That playfulness is also present in their offscreen relationship. Though not as romantic as Hepburn and Tracy’s, it has similarly captured and tickled the moviegoing public and press. They both praise and roast each other, in interviews and at public events, a tradition that goes back to even before the release of their first film: At a dinner honoring her in March 2001, Clooney called Roberts “a confidant — someone you could call up day or night, and she’d have her assistant call me back.” In return, Roberts could smoothly deflate his Gable-esque persona, calling him “this great, wonderful, kind of goof of a guy. And the fact that he can make it go away when the camera’s rolling is a pretty funny trick that he does.
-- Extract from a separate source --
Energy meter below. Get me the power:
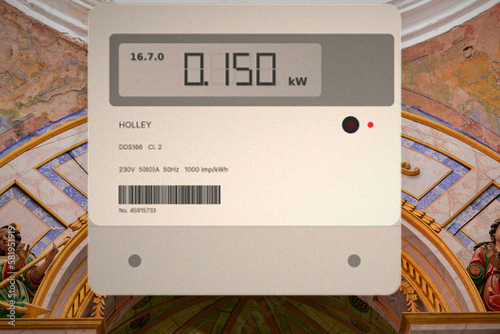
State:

He becomes very charming and suave when that’s just not the way he is at all.”
They would work together again, and quickly — the year after “Ocean’s Eleven,” Roberts would co-star in Clooney’s directorial debut, “Confessions of a Dangerous Mind,” though they would share no scenes. And yet, by casting Roberts against her “America’s Sweetheart” type as a coldblooded femme fatale, Clooney coached her to one of her darkest and trickiest turns to date.
The genuine tenderness between them, undergirding even their tensest interactions, is ultimately what makes their co-starring turns so memorable. When the inevitable moment arrives to cross the romantic Rubicon in “Ticket to Paradise,” the machinery of the screenplay and the far-fetched nature of the moment don’t matter — they can just look at each other and sell it. It’s not just that these two great-looking people are gazing into each other’s eyes. It’s that we, as longtime viewers, are bringing our own affectionate memories and pop culture connotations to the interaction.
The entire film is informed by the mere idea of George Clooney and Julia Roberts, and of all they represent: the glamour, the beauty, the mischievousness and the shared, undimming delight.